Vietnam’s wood and wood product exports in 2024 are projected to reach $16.5 billion, with contributions from: Furniture (indoor and outdoor): 70%; wood panels: 7%; wood chips: 17%; wood pellets: 5%. China remains Vietnam’s largest trading partner, with bilateral trade estimated at over $2.8 billion in 2024. Vietnam has 14.6 million hectares of forests (10.2 million hectares of natural forests and 4.4 million hectares of planted forests) and 6,091 wood processing enterprises, primarily small and medium-sized businesses. In 2025, the industry aims for 4.5–5% growth in forestry production value, with export revenues targeted at $18 billion.
TRADING STRATEGY
The stock market has rebounded to 1,257 points, with liquidity aligned with the weekly average. Selling pressure has eased, and capital is concentrated in large-cap stocks from sectors like finance, real estate, and F&B. Meanwhile, mid- and small-cap stocks in sectors such as industrial services, technology, telecommunications, and utilities have shown the most positive momentum, supporting the index. The VN-Index is expected to move within the 1,255–1,260 point range today.

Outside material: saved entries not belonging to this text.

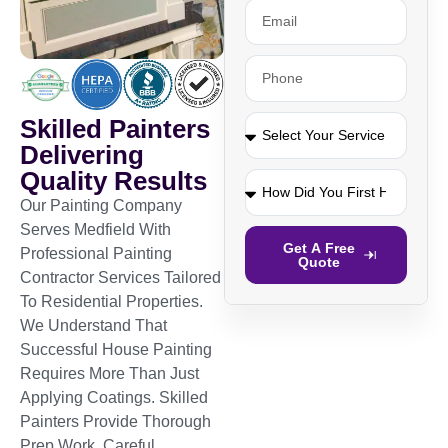
Skilled Painters
Delivering
Quality Results
Our Painting Company
Serves Medfield With
Get A Free
Professional Painting
Quote
Contractor Services Tailored
To Residential Properties.
We Understand That
Successful House Painting
Requires More Than Just
Applying Coatings. Skilled
Painters Provide Thorough
Prep Work, Careful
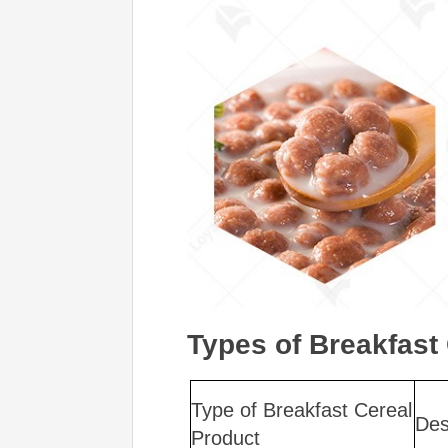
Types of Breakfast
Type of Breakfast Cereal
Des
Product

Market stability has improved following the December 2024 derivatives expiration, keeping the VN-Index above the 1,250–1,255 point range. Investor sentiment remains cautious due to updates on the Federal Reserve’s interest rate policies, global macroeconomic forecasts for 2025, and domestic exchange rate trends. Sectoral divergence continues to widen. Stocks with strong Q4 2024 and H1 2025 growth prospects are demonstrating better stability compared to market-driven or index-heavy stocks. Investors are encouraged to hold and selectively accumulate fundamental stocks from medium-term portfolios, avoid excessive short-term diversification, and prioritize stocks drawing capital inflows.